MARTIN: You actually wrote a piece about your barber, "A Eulogy For Andre Fleming (My Old Barber); And For East Liberty (My Old Home)."

D. YOUNG: I - about a year ago I actually stopped going to that barber because he was a good friend and he was a decent barber, (laughter) but sometimes, you know, I'd go home and my wife would look at my hair line and be like, your barber, did he have a seizure while he was cutting your hair(laughter)? What happened? And Dre - my barber's name - very often, he would get distracted. He would run across the street and go play the number or he would go get some Cheetos, and so I stopped going to him. And now that shop no longer exists. If you walked past it right now, it's just an empty storefront. And I hate to say that that's, like, some type of analogy for what's going on in a larger sense in East Liberty and in Pittsburgh, but...
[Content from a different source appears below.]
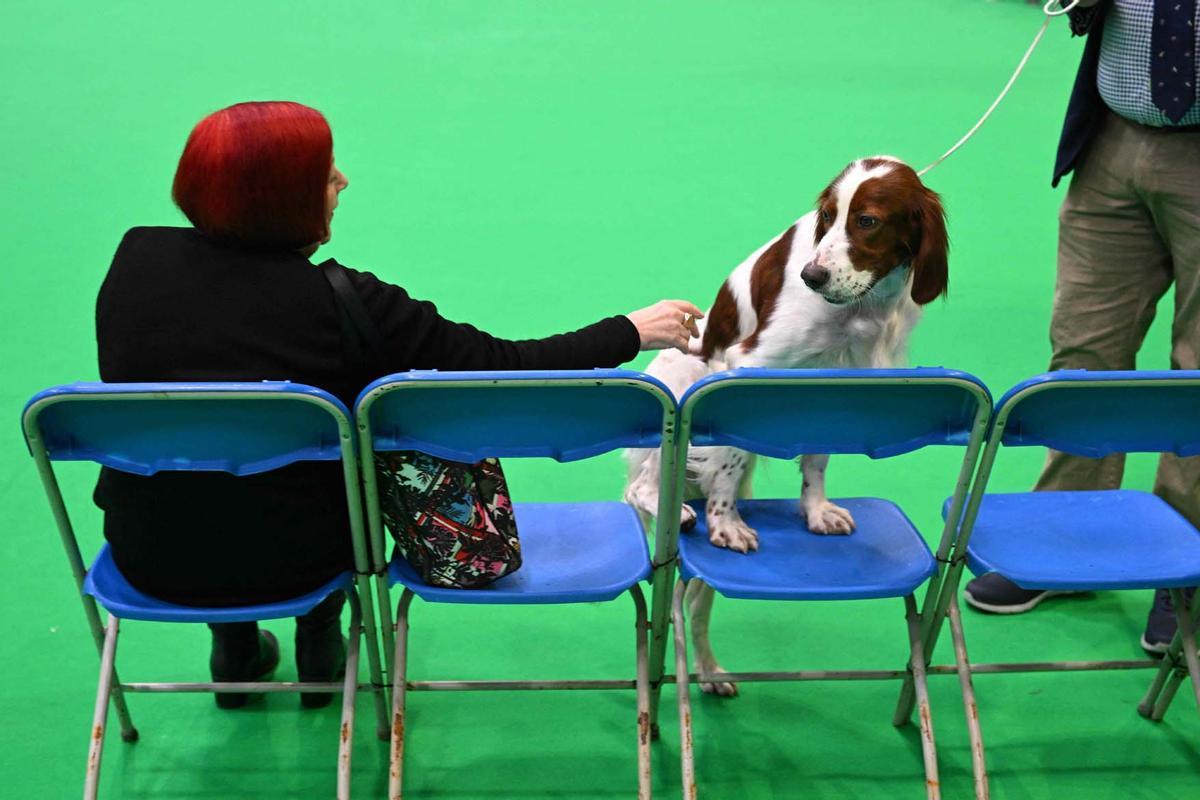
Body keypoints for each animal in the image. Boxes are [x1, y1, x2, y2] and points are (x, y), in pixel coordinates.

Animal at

MARTIN: ...But it is though. I mean, it does encapsulate a lot because on the one hand - let's just tell the truth. Maybe the service wasn't as tight as it should have been. On the other hand, it was comfortable. It was home.

D. YOUNG: Yeah.

MARTIN: And so there's a struggle, right?

D. YOUNG: Yeah. It was home. It was one - it was an institution. When you lose those types of businesses, then you do lose a bit of what made East Liberty East Liberty, what made it home for people.

MARTIN: All right, well, we have to leave it there for now. Damon Young is a blogger. He's one of the founders of "Very Smart Brothas," a popular blog. Weeb Young is his dad, and they both joined us today from the studios at WESA in Pittsburgh. Thank you so much for speaking with us, both of you.

D. YOUNG: Oh, no problem, thanks for having us.